Бежал красавец теплоход.

А. Т. Твардовский, «Кружились белые берёзки»

В академию нас ехало тринадцать человек – отличников спецшколы. В Астрахани мы погрузились на речной теплоход «Москва» и отправились по Волге. Академия находилась в г. Свердловске, она была эвакуирована из Москвы.

Теплоход медленно поднимался вверх по Волге. Нам отвели места третьего класса – корму, бак-палубу. Мы разместились на второй палубе, но время проводили больше на корме. Там вдвоем с другом мы любили пить чай в шлюпке. После селёдки чай был особенно вкусный, и на корме было замечательно: приятной вечерней прохладой обдавало лицо, внизу стучали гребные винты, а там, за кормой, бурлила и пенилась вода, и веером расходились к берегам волны. Долго, до поздней ночи, мы просиживали на корме, мечтая об академии, о своём будущем, любуясь ночными огнями и красотою Волги.

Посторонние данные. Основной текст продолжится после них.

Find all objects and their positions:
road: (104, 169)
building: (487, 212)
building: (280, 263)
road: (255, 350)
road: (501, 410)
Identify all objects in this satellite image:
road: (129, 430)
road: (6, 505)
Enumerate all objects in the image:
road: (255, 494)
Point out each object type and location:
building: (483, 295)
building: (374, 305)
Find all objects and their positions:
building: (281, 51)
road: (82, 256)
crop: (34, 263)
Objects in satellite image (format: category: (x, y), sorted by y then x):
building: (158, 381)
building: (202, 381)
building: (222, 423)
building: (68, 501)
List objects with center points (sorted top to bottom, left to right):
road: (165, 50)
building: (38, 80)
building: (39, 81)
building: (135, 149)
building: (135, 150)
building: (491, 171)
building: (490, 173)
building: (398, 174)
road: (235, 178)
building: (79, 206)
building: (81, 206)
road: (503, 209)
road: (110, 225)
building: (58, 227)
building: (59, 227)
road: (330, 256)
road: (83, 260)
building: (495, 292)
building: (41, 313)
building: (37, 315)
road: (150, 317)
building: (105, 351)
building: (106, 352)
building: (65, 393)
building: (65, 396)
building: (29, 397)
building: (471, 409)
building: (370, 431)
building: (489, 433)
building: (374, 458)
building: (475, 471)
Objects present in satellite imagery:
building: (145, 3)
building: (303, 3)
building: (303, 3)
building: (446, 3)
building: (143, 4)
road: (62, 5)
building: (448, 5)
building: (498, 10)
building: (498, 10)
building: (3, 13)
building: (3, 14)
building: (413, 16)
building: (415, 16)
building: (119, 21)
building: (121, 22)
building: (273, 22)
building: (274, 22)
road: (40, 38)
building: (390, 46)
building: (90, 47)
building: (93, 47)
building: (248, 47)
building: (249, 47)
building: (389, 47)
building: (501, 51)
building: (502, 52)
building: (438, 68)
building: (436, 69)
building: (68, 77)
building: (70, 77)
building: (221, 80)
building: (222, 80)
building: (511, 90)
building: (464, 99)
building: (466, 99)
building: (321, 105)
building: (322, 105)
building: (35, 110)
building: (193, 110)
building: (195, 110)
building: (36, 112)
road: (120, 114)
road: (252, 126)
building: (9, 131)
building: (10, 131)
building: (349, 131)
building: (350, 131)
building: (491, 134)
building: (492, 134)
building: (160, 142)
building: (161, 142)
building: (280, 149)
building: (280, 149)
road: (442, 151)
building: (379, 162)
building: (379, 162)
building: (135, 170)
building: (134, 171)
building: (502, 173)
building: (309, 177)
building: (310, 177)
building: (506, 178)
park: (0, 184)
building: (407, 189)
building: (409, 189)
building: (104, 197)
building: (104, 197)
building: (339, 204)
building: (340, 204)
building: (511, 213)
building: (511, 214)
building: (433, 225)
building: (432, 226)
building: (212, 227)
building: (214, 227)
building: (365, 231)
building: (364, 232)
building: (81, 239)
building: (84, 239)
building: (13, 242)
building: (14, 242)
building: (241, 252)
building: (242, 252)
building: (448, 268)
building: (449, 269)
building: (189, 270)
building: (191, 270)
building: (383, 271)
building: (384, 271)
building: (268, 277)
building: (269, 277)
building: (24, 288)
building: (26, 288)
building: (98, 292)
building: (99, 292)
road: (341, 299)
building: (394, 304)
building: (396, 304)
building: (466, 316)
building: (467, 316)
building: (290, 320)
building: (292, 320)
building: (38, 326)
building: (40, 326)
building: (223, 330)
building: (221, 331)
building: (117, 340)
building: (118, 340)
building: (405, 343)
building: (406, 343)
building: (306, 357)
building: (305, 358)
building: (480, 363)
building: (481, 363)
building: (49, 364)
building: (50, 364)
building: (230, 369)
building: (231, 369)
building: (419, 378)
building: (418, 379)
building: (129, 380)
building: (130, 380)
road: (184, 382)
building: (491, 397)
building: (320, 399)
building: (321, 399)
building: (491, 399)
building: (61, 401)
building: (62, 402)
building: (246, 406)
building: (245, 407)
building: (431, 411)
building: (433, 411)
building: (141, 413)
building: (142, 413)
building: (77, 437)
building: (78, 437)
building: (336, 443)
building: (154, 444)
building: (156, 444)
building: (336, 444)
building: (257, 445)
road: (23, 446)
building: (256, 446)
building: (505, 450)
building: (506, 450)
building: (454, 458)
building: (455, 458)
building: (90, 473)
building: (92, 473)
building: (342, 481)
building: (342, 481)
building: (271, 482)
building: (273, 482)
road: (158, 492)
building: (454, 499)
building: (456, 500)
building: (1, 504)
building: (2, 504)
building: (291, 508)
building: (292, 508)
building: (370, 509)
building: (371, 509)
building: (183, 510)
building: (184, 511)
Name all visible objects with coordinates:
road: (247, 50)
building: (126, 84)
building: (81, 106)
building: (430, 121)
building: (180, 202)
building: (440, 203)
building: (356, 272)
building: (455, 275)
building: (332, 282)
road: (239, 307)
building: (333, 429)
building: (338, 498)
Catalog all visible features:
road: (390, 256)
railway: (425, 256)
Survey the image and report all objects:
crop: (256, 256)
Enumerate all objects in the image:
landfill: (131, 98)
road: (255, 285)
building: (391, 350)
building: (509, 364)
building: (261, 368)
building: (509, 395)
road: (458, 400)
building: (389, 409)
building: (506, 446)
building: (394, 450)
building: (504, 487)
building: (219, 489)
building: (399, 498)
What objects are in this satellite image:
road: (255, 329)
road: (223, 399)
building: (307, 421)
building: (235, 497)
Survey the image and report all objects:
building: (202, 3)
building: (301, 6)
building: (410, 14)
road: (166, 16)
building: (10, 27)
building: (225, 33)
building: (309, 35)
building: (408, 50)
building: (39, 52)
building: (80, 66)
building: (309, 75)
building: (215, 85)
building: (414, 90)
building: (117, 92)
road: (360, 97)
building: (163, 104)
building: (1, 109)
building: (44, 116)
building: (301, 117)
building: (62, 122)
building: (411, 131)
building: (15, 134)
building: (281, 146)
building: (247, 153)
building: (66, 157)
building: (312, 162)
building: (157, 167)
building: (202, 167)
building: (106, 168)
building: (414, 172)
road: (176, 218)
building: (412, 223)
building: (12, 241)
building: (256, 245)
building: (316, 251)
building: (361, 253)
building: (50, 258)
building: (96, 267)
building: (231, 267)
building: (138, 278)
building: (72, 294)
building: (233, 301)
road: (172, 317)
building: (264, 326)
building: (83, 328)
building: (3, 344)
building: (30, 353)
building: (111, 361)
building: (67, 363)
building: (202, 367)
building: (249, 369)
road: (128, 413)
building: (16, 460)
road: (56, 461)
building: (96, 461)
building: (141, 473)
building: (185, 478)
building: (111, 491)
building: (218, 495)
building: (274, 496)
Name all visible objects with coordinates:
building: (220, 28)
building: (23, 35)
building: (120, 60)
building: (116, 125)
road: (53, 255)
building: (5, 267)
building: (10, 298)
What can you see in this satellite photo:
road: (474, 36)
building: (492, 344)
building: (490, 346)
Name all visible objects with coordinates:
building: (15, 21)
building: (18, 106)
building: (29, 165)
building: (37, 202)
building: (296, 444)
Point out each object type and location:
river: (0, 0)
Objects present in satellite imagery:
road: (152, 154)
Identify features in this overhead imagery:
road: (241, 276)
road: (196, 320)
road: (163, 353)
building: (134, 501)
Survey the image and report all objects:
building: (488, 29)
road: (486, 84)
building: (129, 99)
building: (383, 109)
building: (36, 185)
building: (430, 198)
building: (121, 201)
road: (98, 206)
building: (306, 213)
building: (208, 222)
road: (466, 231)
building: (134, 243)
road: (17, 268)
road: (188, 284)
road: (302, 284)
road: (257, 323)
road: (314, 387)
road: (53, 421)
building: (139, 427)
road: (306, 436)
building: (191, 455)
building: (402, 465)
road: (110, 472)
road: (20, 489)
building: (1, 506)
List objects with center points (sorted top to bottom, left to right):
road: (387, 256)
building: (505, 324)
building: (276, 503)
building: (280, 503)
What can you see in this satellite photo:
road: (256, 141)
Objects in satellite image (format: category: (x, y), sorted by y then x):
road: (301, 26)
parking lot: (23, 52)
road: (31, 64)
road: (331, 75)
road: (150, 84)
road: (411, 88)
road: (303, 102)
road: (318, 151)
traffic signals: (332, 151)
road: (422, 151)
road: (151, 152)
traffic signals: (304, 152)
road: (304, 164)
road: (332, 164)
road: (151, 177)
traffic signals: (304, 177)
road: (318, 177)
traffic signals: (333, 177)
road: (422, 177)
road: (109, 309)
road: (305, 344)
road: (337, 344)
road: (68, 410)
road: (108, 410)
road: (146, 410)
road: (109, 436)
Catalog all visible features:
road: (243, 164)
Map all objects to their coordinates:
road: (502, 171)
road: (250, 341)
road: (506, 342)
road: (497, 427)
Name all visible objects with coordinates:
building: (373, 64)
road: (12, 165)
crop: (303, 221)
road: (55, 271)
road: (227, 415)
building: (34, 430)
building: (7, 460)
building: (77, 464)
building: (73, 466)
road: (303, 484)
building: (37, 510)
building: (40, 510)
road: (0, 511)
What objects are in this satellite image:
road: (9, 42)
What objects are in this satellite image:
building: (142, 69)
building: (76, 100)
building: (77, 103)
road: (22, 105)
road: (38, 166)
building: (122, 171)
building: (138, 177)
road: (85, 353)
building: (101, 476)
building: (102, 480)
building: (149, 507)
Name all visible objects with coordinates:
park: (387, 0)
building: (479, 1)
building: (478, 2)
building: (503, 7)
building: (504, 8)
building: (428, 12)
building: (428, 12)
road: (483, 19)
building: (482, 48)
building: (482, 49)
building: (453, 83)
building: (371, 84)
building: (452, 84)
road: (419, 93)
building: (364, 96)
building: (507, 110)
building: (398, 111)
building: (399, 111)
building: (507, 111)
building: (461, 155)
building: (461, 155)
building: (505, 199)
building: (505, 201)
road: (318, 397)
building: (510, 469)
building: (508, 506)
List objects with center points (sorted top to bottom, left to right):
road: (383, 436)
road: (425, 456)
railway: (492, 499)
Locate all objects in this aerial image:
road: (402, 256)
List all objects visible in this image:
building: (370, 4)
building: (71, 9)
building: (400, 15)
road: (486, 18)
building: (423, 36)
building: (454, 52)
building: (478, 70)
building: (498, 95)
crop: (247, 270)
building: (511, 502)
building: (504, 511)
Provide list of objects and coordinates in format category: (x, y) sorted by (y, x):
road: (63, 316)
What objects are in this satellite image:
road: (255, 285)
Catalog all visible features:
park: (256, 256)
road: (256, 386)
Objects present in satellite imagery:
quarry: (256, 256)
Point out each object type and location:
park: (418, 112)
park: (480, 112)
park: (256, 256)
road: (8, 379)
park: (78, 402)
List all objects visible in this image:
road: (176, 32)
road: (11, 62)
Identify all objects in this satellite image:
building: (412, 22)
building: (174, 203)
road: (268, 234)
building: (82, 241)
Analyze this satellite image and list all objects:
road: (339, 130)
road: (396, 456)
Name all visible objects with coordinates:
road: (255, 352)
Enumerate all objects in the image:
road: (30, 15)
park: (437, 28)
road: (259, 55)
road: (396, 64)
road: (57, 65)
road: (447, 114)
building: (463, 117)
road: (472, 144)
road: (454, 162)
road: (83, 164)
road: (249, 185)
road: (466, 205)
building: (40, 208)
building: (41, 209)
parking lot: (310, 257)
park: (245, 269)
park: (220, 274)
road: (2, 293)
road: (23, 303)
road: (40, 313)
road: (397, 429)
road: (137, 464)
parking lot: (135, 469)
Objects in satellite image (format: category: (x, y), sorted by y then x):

В Астрахани нам выдали форму спецшколы ВВС, а ботинок не дали, и мы босые, в полувоенной форме бродили по кораблю, привлекая внимание окружающих своим нарядом.

– Вот, примечайте: человек одет по последнему крику моды, – помню, сострил какой-то весельчак, указывая на меня пальцем.

На пристанях мы таскали у нерасторопных баб пирожки и арбузы, а совесть свою успокаивали таким философским заключением: «Когда бедный берет у богатого или голодный у сытого, то это не воровство, а простая делёжка».

Больше полумесяца мы плыли вверх по Волге, любуясь её красотой, затем по Каме; потом, сделав ещё одну пересадку, продолжили путь и, наконец, оказались в Свердловске, у цели. Это была Военно-воздушная ордена Ленина Академия Красной армии имени Николая Егоровича Жуковского. Выпускала она инженеров воздушного флота с воинским званием инженер-капитан. Срок обучения – шесть лет. В академии был подобран исключительно сильный профессорский состав. Здесь работали такие знаменитости как профессора Юрьев, Голубев, Бухгольц, трудами которых пользуются почти все ВТУЗы страны. Некоторые их труды популярны за границей. Отсюда вышли многие конструкторы современных самолётов – Ильюшин, Яковлев, Микоян и др.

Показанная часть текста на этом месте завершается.